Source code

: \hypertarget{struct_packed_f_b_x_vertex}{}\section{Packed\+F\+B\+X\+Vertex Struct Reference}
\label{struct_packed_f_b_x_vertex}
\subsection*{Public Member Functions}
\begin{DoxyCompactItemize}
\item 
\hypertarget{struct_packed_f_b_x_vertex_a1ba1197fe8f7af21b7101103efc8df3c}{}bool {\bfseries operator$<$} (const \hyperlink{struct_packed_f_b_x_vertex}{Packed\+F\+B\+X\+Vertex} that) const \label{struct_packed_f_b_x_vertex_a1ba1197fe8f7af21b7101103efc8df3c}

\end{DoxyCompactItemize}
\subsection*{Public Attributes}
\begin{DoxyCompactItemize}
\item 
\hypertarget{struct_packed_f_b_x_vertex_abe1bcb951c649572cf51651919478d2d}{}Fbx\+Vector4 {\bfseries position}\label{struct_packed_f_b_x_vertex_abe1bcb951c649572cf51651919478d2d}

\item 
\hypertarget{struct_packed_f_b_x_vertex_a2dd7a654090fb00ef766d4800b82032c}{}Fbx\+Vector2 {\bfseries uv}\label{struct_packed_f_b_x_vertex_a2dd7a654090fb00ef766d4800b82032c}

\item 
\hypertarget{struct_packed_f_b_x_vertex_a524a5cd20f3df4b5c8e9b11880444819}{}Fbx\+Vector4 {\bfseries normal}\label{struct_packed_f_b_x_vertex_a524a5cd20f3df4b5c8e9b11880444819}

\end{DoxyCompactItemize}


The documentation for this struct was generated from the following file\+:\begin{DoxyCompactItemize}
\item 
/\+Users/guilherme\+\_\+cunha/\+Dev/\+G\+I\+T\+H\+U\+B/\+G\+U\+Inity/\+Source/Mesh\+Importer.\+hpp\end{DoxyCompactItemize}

━━━

**Work item**
Copy each line in the data that holds the word "Public".

**Answer for this exercise**
\subsection*{Public Member Functions}
\subsection*{Public Attributes}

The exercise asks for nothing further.